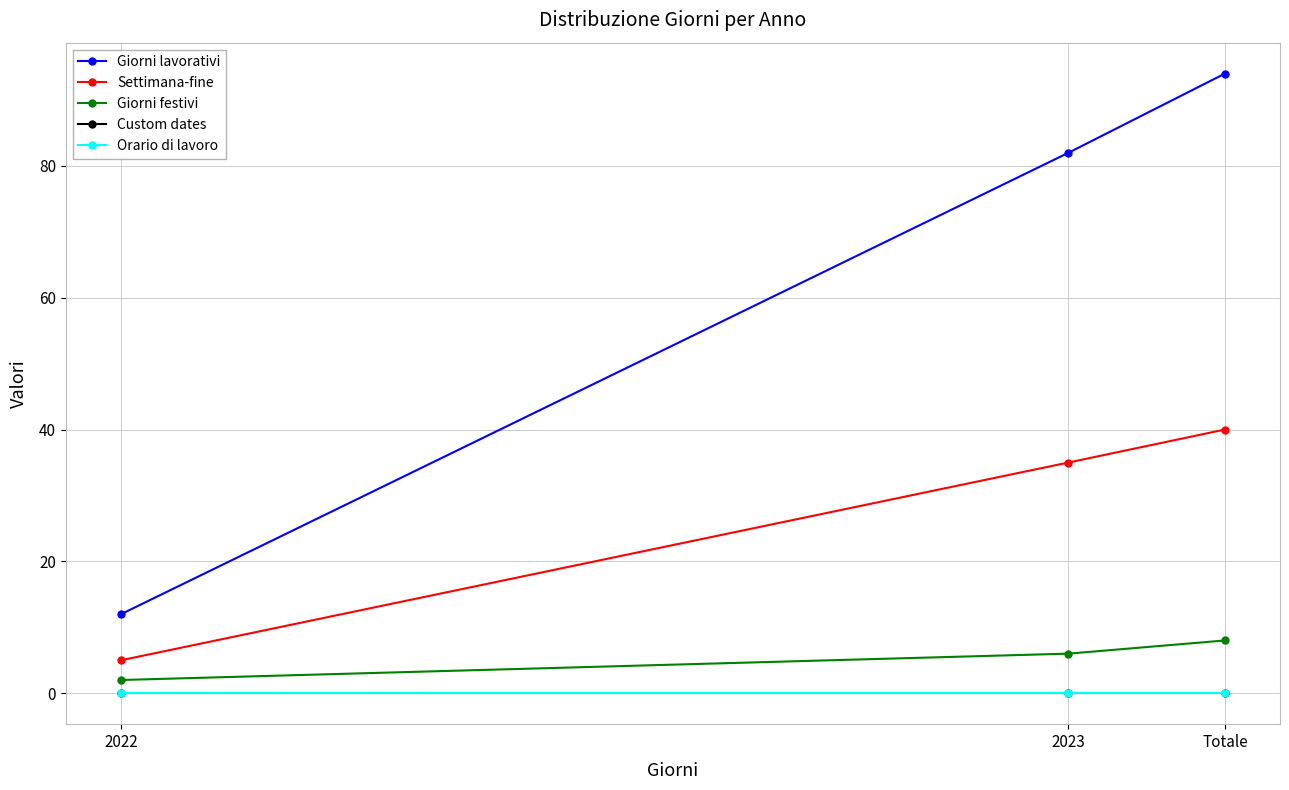

True or false: Settimana-fine has a value of 66 at Totale.

False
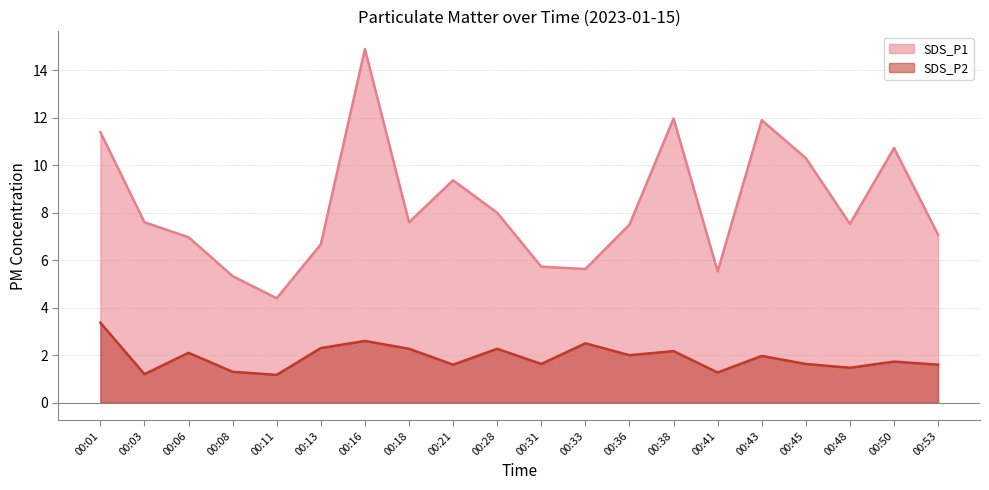

True or false: SDS_P2 line and SDS_P1 line intersect in this chart.

False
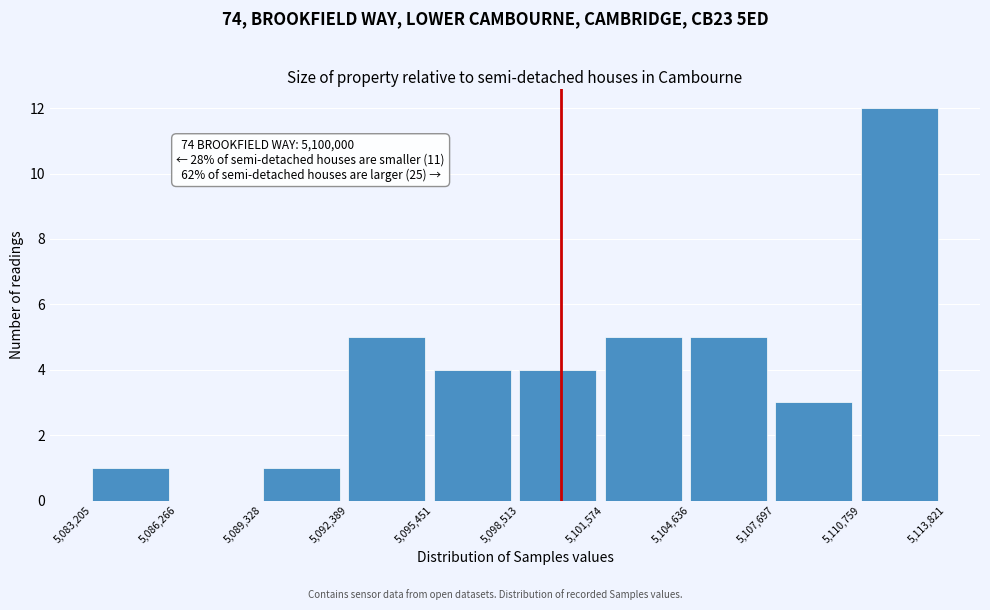

Over which range of the x-axis is the bar tallest?

5,110,759 to 5,113,821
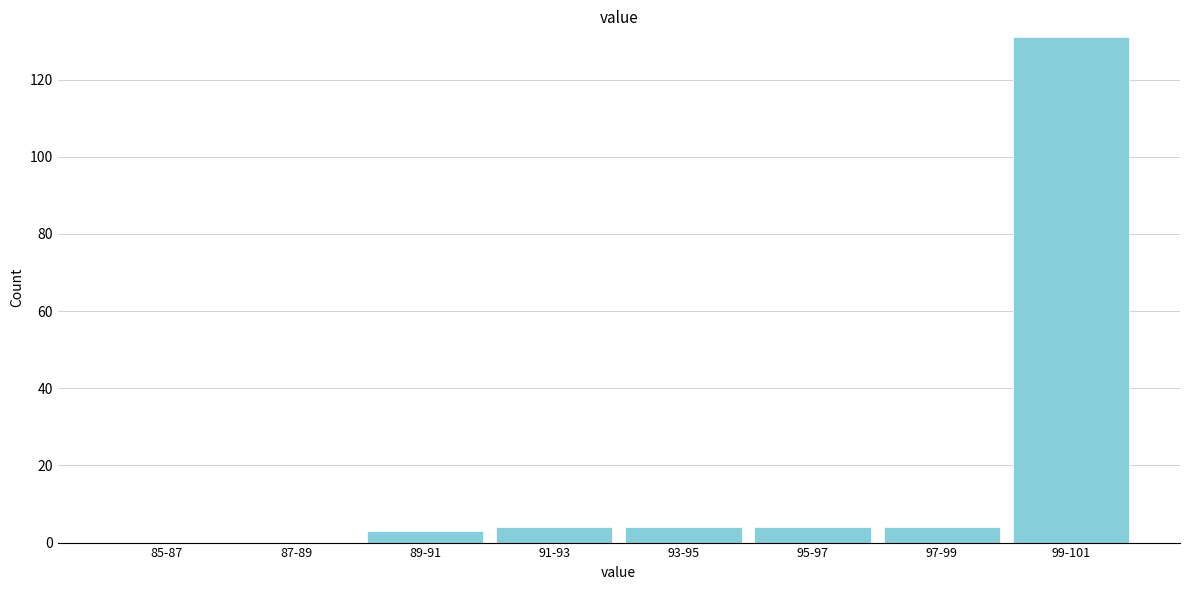

Reading left to right, transcribe all the data shown in this chart.

85-87=0	87-89=0	89-91=3	91-93=4	93-95=4	95-97=4	97-99=4	99-101=131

- _Work task_:
Can you rewrite all the records above, changing each "chart" to "graph" and keeping everything else the same, but without the pictures?

- _Your solution_:
True or false: Settimana-fine has a value of 66 at Totale.

False

True or false: SDS_P2 line and SDS_P1 line intersect in this graph.

False

Over which range of the x-axis is the bar tallest?

5,110,759 to 5,113,821

Reading left to right, transcribe all the data shown in this graph.

85-87=0	87-89=0	89-91=3	91-93=4	93-95=4	95-97=4	97-99=4	99-101=131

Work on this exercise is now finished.